I’m not alone in my opinion. Over 160 mayors have issued a letter to Commerce Secretary Wilbur Ross, stating that the Census should not include a question about citizenship. The former director of the Census has also expressed his skepticism toward Wilbur Ross’s conclusion that including the question would not do any harm (CityLab 2018). Congressional representatives and officials have also denounced the move (e.g., Rep. Meng of NYCA Attorney General Xavier Becerra; Sens Harris of CA, Carper of DE, Peters of MI, and McCaskill of MO). The reason being that this seems politically motivated, given the racial resentment expressed by the current administration, and that this will hurt American Communities. Here a few ways that this may hurt states and localities.  The George Washington Institute of Public Policy reported that approximately 300 federal programs allocate over $800 billion a year based on Census counts. This same report found that the effects of an undercount on five programs administered by the Department of Health and Human Services accounted for nearly half of all federal grants to states, amounting to 37 states losing a median of $1,091 for each person missed in the 2010 Census. The PEW and the Georgetown University Law Center on Poverty and Inequality show which counties will likely be affected. I’ve also included a chart displaying the Census Bureau’s estimates of US immigrants by jurisdiction below. The bars display the proportion of the population who are immigrants, while the color of the bars indicate the absolute number of immigrants relative to other jurisdictions. The data only include jurisdictions with populations of 100,000 or more.

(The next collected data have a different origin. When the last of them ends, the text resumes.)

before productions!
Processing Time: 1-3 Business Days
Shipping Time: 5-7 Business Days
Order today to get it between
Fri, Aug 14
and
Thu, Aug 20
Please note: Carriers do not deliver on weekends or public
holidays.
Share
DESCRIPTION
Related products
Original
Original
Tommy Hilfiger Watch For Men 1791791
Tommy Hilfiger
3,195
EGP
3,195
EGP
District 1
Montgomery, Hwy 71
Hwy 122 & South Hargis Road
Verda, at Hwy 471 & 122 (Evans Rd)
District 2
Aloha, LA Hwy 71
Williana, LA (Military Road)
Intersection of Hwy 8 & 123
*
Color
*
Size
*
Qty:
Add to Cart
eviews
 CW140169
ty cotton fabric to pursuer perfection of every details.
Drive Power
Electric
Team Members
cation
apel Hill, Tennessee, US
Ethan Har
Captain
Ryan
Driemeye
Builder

Census Bureau publishes population estimates for non-U.S. citizens

Notice that it’s not just large cities that will be affected. Places like Waterbury, Connecticut and Gresham, Oregon, which just barely make the list of jurisdictions with populations of 100,000 or more, yet more 10% of their population is comprised of immigrants.

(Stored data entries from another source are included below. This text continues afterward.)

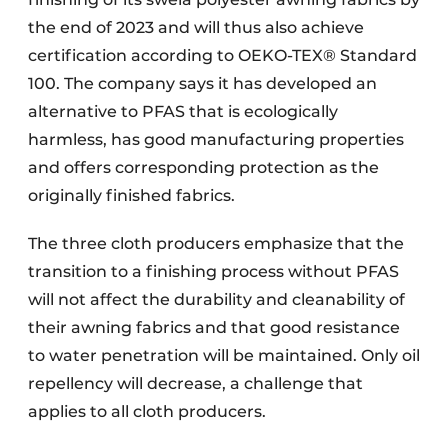
the end of 2023 and will thus also achieve
certification according to OEKO-TEX® Standard
100. The company says it has developed an
alternative to PFAS that is ecologically
harmless, has good manufacturing properties
and offers corresponding protection as the
originally finished fabrics.
The three cloth producers emphasize that the
transition to a finishing process without PFAS
will not affect the durability and cleanability of
their awning fabrics and that good resistance
to water penetration will be maintained. Only oil
repellency will decrease, a challenge that
applies to all cloth producers.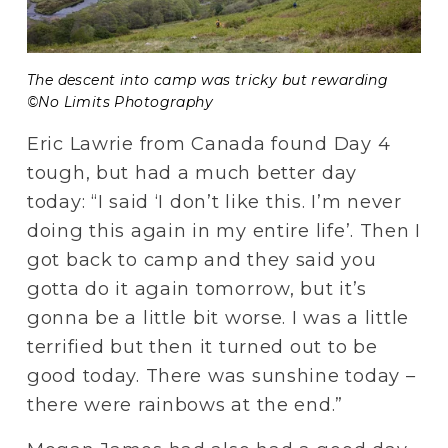
The descent into camp was tricky but rewarding 
©No Limits Photography
Eric Lawrie from Canada found Day 4 
tough, but had a much better day 
today: “I said ‘I don’t like this. I’m never 
doing this again in my entire life’. Then I 
got back to camp and they said you 
gotta do it again tomorrow, but it’s 
gonna be a little bit worse. I was a little 
terrified but then it turned out to be 
good today. There was sunshine today – 
there were rainbows at the end.”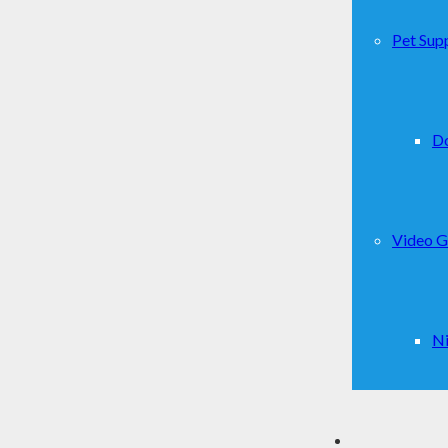
Pet Supp
D
Video 
Ni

So you may be thinking so what? Why should they be entitled to services provided by our hard-earned tax money. To that I say, this federal funding benefits your community, while also benefiting the individual who receives these benefits. For example, medical services that are paid for in part by federal medical assistance programs, such as Medicaid and CHIP, help maintain the infrastructure and costs of local hospitals and clinics. When there is a decrease in revenue, medical services often leave the community. Additionally, some of this funding goes toward child care, which helps parents keep jobs that allow them to take care of their families while also paying back into the tax system. Also consider that many cities and municipalities generate zoning laws based on census counts. If you own or rent a home, this affects how much you pay for housing. So as a utilitarian or self-interested pragmatist, I urge you to reconsider your position on the importance of the Census.